- Task inputs -
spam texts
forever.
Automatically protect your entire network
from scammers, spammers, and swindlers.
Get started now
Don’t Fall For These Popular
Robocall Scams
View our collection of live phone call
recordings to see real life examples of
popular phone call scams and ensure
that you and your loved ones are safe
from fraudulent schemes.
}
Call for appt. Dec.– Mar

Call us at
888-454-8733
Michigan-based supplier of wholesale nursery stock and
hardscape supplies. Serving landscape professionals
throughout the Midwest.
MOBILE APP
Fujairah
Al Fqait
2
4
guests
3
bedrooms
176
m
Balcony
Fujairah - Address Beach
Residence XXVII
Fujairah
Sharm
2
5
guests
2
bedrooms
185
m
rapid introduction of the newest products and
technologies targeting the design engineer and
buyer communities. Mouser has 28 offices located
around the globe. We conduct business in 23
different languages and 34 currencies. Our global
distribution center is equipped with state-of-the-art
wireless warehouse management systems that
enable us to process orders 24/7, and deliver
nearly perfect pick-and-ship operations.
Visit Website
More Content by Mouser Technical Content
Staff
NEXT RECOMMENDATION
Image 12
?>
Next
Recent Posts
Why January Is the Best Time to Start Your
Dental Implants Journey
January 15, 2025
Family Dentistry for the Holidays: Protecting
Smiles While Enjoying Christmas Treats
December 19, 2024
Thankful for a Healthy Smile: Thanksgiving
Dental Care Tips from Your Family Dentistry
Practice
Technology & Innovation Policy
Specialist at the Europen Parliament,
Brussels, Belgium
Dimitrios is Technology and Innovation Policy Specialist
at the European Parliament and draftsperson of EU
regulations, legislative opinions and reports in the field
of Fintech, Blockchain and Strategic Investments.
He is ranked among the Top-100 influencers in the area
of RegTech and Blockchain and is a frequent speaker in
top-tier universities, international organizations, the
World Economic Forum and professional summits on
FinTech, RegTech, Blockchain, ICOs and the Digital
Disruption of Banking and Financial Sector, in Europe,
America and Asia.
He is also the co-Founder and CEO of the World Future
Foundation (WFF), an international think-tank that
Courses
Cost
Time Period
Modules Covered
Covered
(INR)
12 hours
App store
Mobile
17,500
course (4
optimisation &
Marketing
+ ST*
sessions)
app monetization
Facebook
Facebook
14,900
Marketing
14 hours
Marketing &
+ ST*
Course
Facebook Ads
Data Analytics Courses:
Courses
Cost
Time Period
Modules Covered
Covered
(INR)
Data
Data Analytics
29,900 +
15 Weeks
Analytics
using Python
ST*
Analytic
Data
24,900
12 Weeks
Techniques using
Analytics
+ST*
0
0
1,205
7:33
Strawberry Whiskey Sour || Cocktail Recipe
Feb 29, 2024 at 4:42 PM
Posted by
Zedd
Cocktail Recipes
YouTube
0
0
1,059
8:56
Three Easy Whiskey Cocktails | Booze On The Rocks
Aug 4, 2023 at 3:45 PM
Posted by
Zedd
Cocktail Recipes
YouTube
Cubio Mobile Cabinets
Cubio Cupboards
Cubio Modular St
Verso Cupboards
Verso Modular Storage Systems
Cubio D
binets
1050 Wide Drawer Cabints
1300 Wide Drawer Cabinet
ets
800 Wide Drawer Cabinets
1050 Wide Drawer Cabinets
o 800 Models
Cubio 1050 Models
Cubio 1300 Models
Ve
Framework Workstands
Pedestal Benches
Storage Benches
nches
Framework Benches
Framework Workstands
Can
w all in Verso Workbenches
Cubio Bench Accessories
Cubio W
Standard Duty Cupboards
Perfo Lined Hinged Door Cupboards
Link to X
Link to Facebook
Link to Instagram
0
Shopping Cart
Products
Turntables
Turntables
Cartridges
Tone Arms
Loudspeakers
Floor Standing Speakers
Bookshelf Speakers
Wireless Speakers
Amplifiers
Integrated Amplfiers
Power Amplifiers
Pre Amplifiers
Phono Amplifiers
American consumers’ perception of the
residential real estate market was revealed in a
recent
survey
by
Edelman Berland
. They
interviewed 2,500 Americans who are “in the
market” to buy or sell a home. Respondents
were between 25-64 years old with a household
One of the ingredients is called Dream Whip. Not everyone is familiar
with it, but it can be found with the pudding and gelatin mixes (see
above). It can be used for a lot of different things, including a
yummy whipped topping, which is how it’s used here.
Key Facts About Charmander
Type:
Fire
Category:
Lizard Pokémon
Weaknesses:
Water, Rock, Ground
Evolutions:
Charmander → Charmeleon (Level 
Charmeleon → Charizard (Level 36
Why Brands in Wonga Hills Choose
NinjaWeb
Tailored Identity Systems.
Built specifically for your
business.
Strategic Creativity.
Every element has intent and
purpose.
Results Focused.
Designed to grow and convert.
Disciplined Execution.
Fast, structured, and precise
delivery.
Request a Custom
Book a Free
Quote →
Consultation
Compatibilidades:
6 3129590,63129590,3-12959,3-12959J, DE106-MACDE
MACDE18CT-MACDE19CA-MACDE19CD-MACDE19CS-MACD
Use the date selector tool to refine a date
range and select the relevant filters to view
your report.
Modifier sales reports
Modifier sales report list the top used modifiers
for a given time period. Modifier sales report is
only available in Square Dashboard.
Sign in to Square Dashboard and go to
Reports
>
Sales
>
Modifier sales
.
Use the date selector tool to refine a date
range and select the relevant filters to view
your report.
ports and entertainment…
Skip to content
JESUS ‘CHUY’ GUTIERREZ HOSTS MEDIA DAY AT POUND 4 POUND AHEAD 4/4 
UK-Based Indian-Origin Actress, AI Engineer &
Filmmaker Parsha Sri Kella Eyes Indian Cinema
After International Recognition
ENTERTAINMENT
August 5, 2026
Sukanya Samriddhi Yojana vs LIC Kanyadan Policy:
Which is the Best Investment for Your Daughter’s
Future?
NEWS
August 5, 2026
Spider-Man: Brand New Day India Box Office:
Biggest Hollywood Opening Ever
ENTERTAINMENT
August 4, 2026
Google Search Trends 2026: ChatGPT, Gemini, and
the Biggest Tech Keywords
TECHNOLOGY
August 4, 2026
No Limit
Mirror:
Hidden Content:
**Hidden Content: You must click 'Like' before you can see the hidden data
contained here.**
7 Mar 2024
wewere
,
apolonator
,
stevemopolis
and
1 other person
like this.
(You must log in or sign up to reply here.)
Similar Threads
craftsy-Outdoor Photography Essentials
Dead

- Problem -
Across the whole listing, show each line where the word "Whiskey" occurs.

- Solution to this task -
Strawberry Whiskey Sour || Cocktail Recipe
Three Easy Whiskey Cocktails | Booze On The Rocks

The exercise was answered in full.